* **Work request**: Among the entries below, retype exactly the lines starting with the one with "[640,76,691,88] support ->" and going on through the one with "[473,629,630,640] [78,667,220,678] [301,667,456,681]", but not the pictures.

* **Recorded information**:
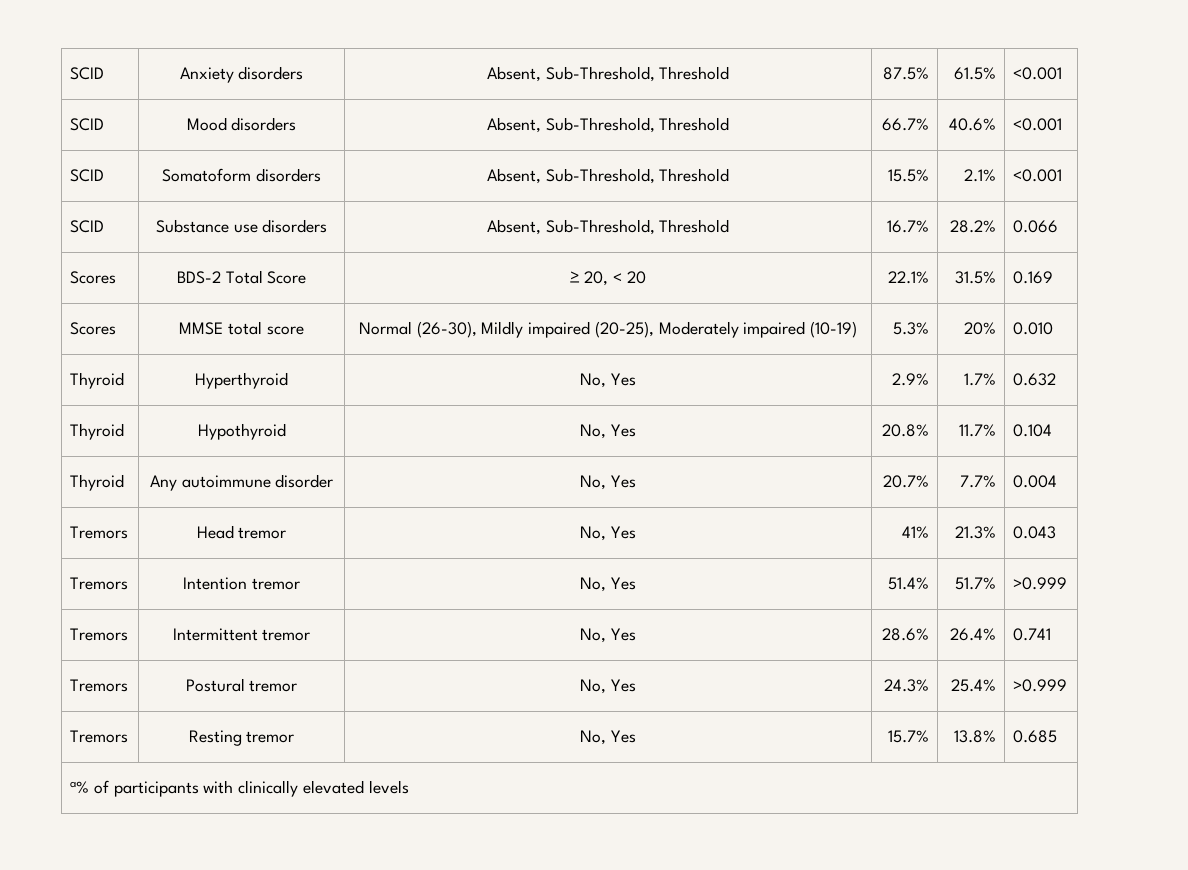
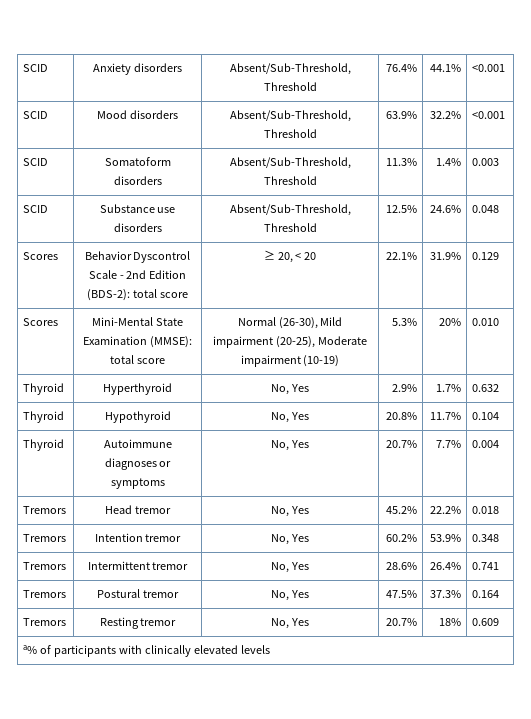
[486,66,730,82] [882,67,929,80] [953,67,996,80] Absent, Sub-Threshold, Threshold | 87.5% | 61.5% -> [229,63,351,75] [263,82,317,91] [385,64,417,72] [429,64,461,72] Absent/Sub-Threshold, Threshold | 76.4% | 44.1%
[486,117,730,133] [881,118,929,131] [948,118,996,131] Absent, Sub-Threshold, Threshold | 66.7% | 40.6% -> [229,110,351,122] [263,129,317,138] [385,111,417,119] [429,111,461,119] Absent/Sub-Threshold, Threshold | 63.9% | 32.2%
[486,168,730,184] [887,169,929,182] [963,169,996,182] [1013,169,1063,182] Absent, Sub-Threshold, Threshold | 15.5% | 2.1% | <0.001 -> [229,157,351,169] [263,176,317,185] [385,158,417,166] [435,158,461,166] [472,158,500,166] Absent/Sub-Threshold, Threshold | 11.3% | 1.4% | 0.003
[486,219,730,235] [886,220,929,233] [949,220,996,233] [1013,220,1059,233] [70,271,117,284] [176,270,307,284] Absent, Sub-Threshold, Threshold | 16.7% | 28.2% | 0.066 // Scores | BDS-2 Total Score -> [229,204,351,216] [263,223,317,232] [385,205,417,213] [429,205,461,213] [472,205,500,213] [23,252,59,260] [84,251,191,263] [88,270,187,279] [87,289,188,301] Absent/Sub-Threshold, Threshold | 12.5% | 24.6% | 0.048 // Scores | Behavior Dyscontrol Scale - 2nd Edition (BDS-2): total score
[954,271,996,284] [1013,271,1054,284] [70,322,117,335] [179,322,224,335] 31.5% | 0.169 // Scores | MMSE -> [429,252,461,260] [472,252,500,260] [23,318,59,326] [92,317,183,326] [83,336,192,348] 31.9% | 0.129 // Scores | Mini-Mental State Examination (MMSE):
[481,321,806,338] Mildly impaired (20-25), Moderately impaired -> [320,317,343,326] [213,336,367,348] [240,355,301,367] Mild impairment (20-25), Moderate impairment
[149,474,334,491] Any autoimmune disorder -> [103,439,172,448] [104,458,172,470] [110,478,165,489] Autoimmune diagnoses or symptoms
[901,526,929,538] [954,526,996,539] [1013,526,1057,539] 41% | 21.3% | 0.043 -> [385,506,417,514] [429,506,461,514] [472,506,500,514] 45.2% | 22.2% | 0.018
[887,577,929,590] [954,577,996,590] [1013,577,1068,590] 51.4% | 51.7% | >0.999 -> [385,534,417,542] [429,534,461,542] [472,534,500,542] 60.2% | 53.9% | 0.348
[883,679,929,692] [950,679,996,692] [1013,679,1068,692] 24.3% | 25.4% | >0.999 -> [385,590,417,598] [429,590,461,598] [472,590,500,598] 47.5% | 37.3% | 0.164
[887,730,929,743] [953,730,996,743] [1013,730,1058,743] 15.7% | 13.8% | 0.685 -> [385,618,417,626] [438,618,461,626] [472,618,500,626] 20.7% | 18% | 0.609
* * *
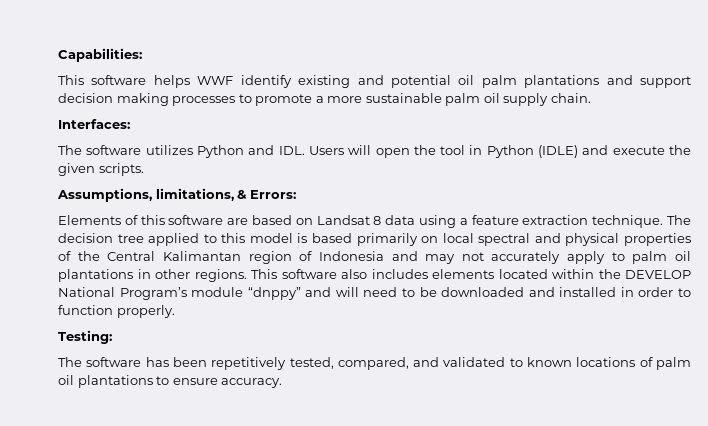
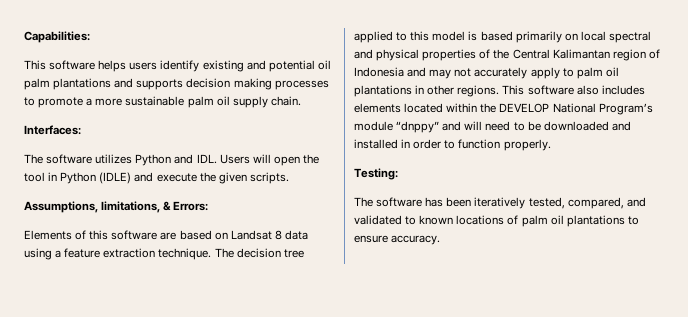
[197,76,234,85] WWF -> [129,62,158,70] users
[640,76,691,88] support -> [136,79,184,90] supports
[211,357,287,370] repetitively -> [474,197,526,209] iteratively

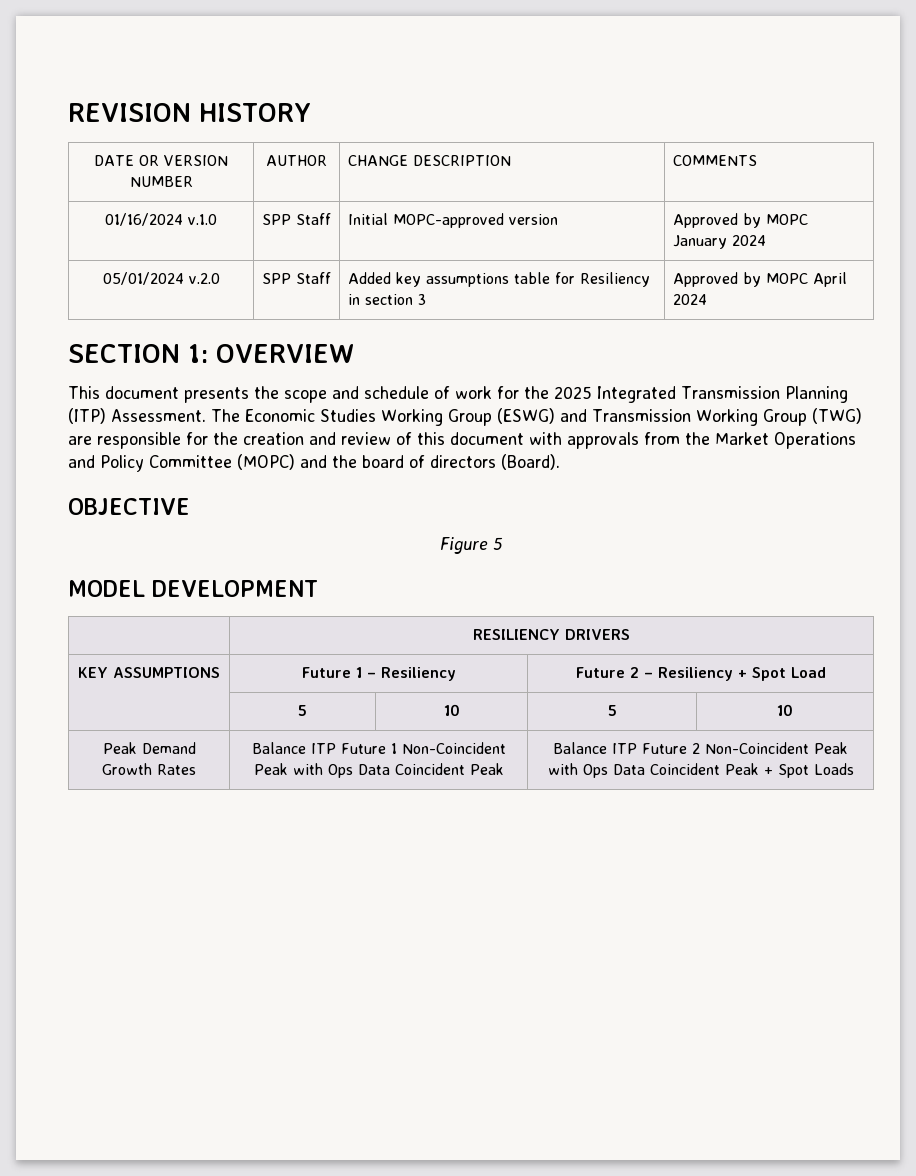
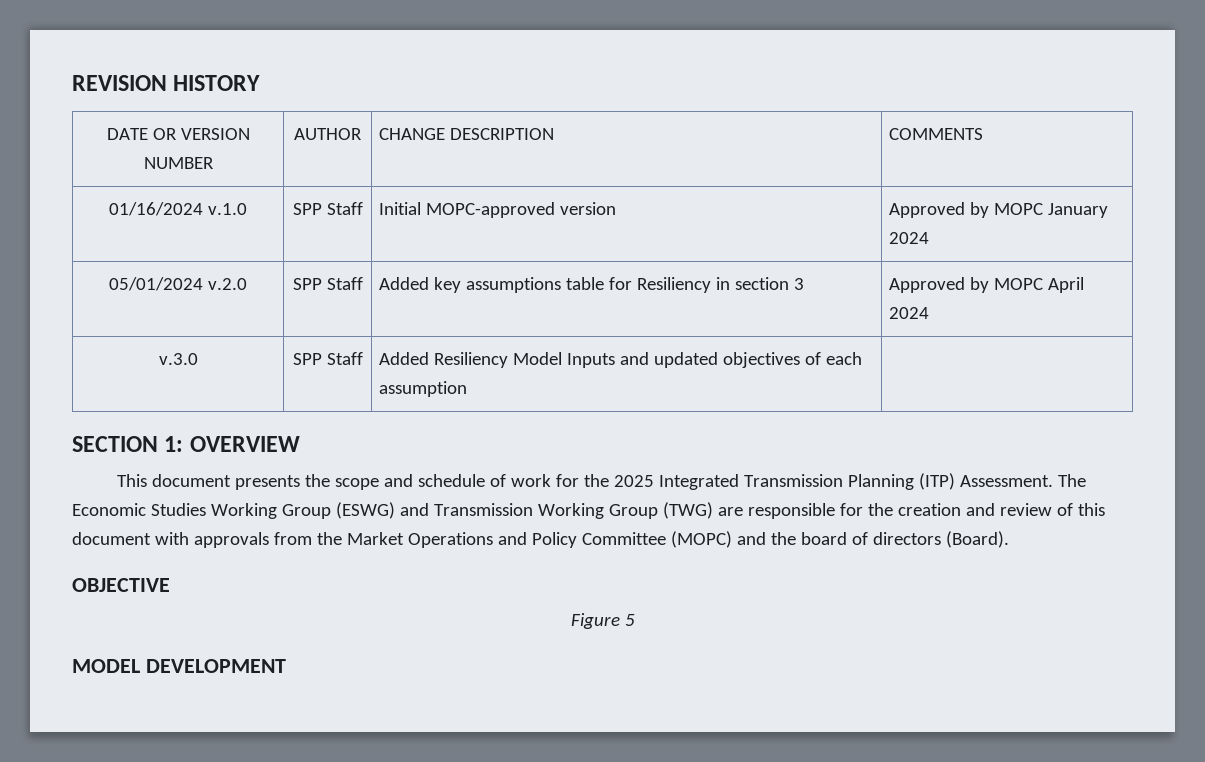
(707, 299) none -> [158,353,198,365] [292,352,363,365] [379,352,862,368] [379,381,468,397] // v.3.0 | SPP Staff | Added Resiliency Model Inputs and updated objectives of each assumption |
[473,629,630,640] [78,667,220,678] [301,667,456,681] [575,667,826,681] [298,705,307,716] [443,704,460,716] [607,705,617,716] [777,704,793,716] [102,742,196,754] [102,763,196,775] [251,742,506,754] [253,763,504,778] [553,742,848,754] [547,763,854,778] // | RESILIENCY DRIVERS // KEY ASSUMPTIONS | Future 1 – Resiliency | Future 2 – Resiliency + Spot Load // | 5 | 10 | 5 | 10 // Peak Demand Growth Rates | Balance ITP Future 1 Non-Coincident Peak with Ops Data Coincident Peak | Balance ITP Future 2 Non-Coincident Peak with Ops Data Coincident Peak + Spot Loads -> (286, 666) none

* **Written answer**:
[640,76,691,88] support -> [136,79,184,90] supports
[211,357,287,370] repetitively -> [474,197,526,209] iteratively

(707, 299) none -> [158,353,198,365] [292,352,363,365] [379,352,862,368] [379,381,468,397] // v.3.0 | SPP Staff | Added Resiliency Model Inputs and updated objectives of each assumption |
[473,629,630,640] [78,667,220,678] [301,667,456,681] [575,667,826,681] [298,705,307,716] [443,704,460,716] [607,705,617,716] [777,704,793,716] [102,742,196,754] [102,763,196,775] [251,742,506,754] [253,763,504,778] [553,742,848,754] [547,763,854,778] // | RESILIENCY DRIVERS // KEY ASSUMPTIONS | Future 1 – Resiliency | Future 2 – Resiliency + Spot Load // | 5 | 10 | 5 | 10 // Peak Demand Growth Rates | Balance ITP Future 1 Non-Coincident Peak with Ops Data Coincident Peak | Balance ITP Future 2 Non-Coincident Peak with Ops Data Coincident Peak + Spot Loads -> (286, 666) none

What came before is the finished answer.